- Location: Manda, Gorouol commune, Tillaberi Region, Niger
- Date: June 20, 2025 Nighttime
- Target: Muslim worshippers
- Deaths: 71+
- Injured: 20+
- Perpetrator: Islamic State - Sahel Province

= Manda massacre =

2025 massacre in Niger

On June 20, 2025, jihadists from the Islamic State – Sahel Province (ISGS) attacked the village of Manda, Tillabéri Region, Niger, killing at least 71 civilians.

== Background ==
The Islamic State's Sahel Province, most active in Niger, has a grisly history of targeting civilian communities en masse when these communities refuse to pay zakat taxes or submit to IS rule. The group is most active along the tri-border area between Mali, Burkina Faso, and Niger, targeting border communes in Tillaberi along the Niger river. In March, ISGS militants killed 44 civilians at a mosque in Fambita. A week before the massacre in Manda, ISGS militants attacked and killed 31 Nigerien soldiers near Banibangou, close to Manda.

== Massacre ==
Villagers in Manda were attending a Muslim sermon at night in front of the town's mosque at the time of the attack on June 20. Details of the attack are scant due to no government or NGO response following the attack, with both groups seeking to avoid getting caught in a jihadist ambush. Survivors of the attack, of which there were "very few", stated that they hid under bodies to survive. A security source in Nigeria said that at least 71 people were killed in the attack, with the true death toll being unknown. Four sons of the village chief were killed during the massacre.

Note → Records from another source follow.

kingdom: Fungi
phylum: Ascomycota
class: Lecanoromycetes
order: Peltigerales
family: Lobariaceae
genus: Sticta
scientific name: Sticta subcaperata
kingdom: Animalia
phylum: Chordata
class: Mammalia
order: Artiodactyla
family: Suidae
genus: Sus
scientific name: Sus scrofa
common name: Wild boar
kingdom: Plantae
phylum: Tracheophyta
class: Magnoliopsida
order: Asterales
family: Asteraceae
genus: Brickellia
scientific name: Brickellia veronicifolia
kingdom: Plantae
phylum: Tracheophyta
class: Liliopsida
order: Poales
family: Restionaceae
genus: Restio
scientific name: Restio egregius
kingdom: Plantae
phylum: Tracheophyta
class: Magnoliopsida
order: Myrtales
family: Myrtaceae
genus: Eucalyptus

At least twenty people were wounded during the attack, and many of the survivors fled to Téra or Niamey. On June 23, the Nigerien army was deployed near Manda but no rescue mission for the wounded occurred. Nigerien authorities did not comment on the attack.

== Aftermath ==
The heavy death toll of the Manda massacre, combined with the prior heavy casualties in Banibangou, prompted Nigerien soldiers to mutiny on June 24 against going to secure convoys to and from Burkina Faso with no air support. On July 5, Nigerien forces fought heavy battles in Bouloundjounga and Samira against ISGS forces.